その日、地球は滅亡した
「ッ、け、慧さん!?」
「未空ちゃん、交渉終わった?」
笑顔を見せてくる慧に、未空は戸惑う。
「は、離せ!こんな事をしてただですむと思ってるのか!」
「うるさいなぁ。」
慧は両手が縛られている警備員に冷たい視線を向ける。
「な、なんだ貴様は!」
友哉が慧に向かって叫んだ。
それを無視して、慧が未空に視線を向けた。
「未空ちゃんの交渉が失敗したら、脅して研究所を貸してもらおうと思ってさ。」
笑顔で言う事じゃない気がする。
未空は青い顔をして慧を見た。
「け、慧さん、その、警備員のひとを解放してあげたほうが...。」
犯罪者になっちゃいますよ と続ければもう遅いよと言われた。
「とにかく、俺達には時間が無いんだ。
研究所、貸してもらうから。

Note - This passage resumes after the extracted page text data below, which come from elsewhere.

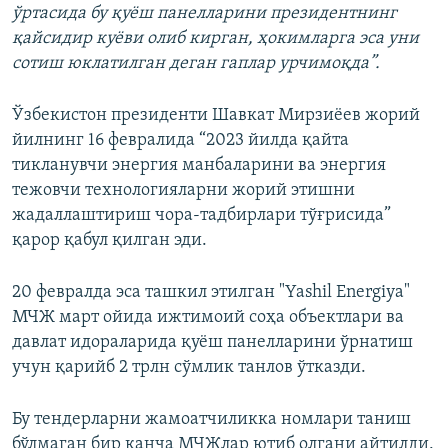
ўртасида бу қуёш панелларини президентнинг
қайсидир куёви олиб кирган, ҳокимларга эса уни
сотиш юклатилган деган гаплар урчимоқда”.
Ўзбекистон президенти Шавкат Мирзиёев жорий
йилнинг 16 февралида “2023 йилда қайта
тикланувчи энергия манбаларини ва энергия
тежовчи технологияларни жорий этишни
жадаллаштириш чора-тадбирлари тўғрисида”
қарор қабул қилган эди.
20 февралда эса ташкил этилган "Yashil Energiya"
МЧЖ март ойида ижтимоий соҳа объектлари ва
давлат идораларида қуёш панелларини ўрнатиш
учун қарийб 2 трлн сўмлик танлов ўтказди.
Бу тендерларни жамоатчиликка номлари таниш
бўлмаган бир қанча МЧЖлар ютиб олгани айтилди.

」
「警察に、「連絡したら、この警備員どうなるかわかってるよなあ?」
慧はポケットから小型ナイフを取り出し、警備員の首元にあてた。
「ひぃ!」
「け、けけけ慧さん!だ、ダメですよ!」
小さな悲鳴をあげた警備員を見て、未空は慌てて彼を止める。
「...分かった。研究所を貸そう。」
表情を歪めて、友哉は渋々了承した。